[[ Data in this exercise open ]]
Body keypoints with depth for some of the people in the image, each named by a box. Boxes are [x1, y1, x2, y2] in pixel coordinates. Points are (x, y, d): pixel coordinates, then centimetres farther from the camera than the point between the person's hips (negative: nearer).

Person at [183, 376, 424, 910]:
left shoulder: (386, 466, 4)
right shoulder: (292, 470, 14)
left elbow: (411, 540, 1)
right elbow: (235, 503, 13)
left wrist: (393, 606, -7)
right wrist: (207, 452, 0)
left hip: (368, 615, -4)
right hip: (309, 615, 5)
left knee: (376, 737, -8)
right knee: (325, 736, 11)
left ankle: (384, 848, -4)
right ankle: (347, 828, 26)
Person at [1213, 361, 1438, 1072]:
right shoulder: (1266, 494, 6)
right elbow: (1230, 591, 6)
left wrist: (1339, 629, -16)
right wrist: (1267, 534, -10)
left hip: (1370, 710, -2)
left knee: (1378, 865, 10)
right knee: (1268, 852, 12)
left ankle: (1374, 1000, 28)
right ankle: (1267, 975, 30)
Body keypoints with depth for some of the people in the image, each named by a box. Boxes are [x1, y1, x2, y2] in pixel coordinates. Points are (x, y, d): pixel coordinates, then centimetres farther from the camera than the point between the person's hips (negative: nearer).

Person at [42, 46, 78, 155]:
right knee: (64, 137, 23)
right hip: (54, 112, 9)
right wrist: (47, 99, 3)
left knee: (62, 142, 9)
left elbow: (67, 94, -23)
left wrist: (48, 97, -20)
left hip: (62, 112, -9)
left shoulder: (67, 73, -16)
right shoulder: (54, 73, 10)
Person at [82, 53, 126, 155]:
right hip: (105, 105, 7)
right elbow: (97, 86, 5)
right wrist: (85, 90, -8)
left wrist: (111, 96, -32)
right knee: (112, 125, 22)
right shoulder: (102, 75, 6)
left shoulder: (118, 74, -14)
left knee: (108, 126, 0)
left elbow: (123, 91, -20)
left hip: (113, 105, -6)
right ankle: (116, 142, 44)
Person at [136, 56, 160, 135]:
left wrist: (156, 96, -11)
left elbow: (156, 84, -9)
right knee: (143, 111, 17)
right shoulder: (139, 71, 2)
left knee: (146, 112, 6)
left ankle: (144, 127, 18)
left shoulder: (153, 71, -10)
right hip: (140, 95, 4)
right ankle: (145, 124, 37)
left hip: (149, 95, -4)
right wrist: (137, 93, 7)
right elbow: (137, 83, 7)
[[ Data in this exercise closed ]]
Rename "Person at" to "Subject at" everywhere in the records above, and write all the records out again with nothing else changed.

Response -
Body keypoints with depth for some of the people in the image, each named by a box. Boxes are [x1, y1, x2, y2] in pixel coordinates. Points are (x, y, d): pixel coordinates, then centimetres farther from the camera than the point between the person's hips (negative: nearer).

Subject at [183, 376, 424, 910]:
left shoulder: (386, 466, 4)
right shoulder: (292, 470, 14)
left elbow: (411, 540, 1)
right elbow: (235, 503, 13)
left wrist: (393, 606, -7)
right wrist: (207, 452, 0)
left hip: (368, 615, -4)
right hip: (309, 615, 5)
left knee: (376, 737, -8)
right knee: (325, 736, 11)
left ankle: (384, 848, -4)
right ankle: (347, 828, 26)
Subject at [1213, 361, 1438, 1072]:
right shoulder: (1266, 494, 6)
right elbow: (1230, 591, 6)
left wrist: (1339, 629, -16)
right wrist: (1267, 534, -10)
left hip: (1370, 710, -2)
left knee: (1378, 865, 10)
right knee: (1268, 852, 12)
left ankle: (1374, 1000, 28)
right ankle: (1267, 975, 30)
Body keypoints with depth for some of the people in the image, each named by a box. Boxes are [x1, y1, x2, y2] in pixel coordinates. Points are (x, y, d): pixel coordinates, then centimetres farther from the camera than the point between the person's hips (negative: nearer).

Subject at [42, 46, 78, 155]:
right knee: (64, 137, 23)
right hip: (54, 112, 9)
right wrist: (47, 99, 3)
left knee: (62, 142, 9)
left elbow: (67, 94, -23)
left wrist: (48, 97, -20)
left hip: (62, 112, -9)
left shoulder: (67, 73, -16)
right shoulder: (54, 73, 10)
Subject at [82, 53, 126, 155]:
right hip: (105, 105, 7)
right elbow: (97, 86, 5)
right wrist: (85, 90, -8)
left wrist: (111, 96, -32)
right knee: (112, 125, 22)
right shoulder: (102, 75, 6)
left shoulder: (118, 74, -14)
left knee: (108, 126, 0)
left elbow: (123, 91, -20)
left hip: (113, 105, -6)
right ankle: (116, 142, 44)
Subject at [136, 56, 160, 135]:
left wrist: (156, 96, -11)
left elbow: (156, 84, -9)
right knee: (143, 111, 17)
right shoulder: (139, 71, 2)
left knee: (146, 112, 6)
left ankle: (144, 127, 18)
left shoulder: (153, 71, -10)
right hip: (140, 95, 4)
right ankle: (145, 124, 37)
left hip: (149, 95, -4)
right wrist: (137, 93, 7)
right elbow: (137, 83, 7)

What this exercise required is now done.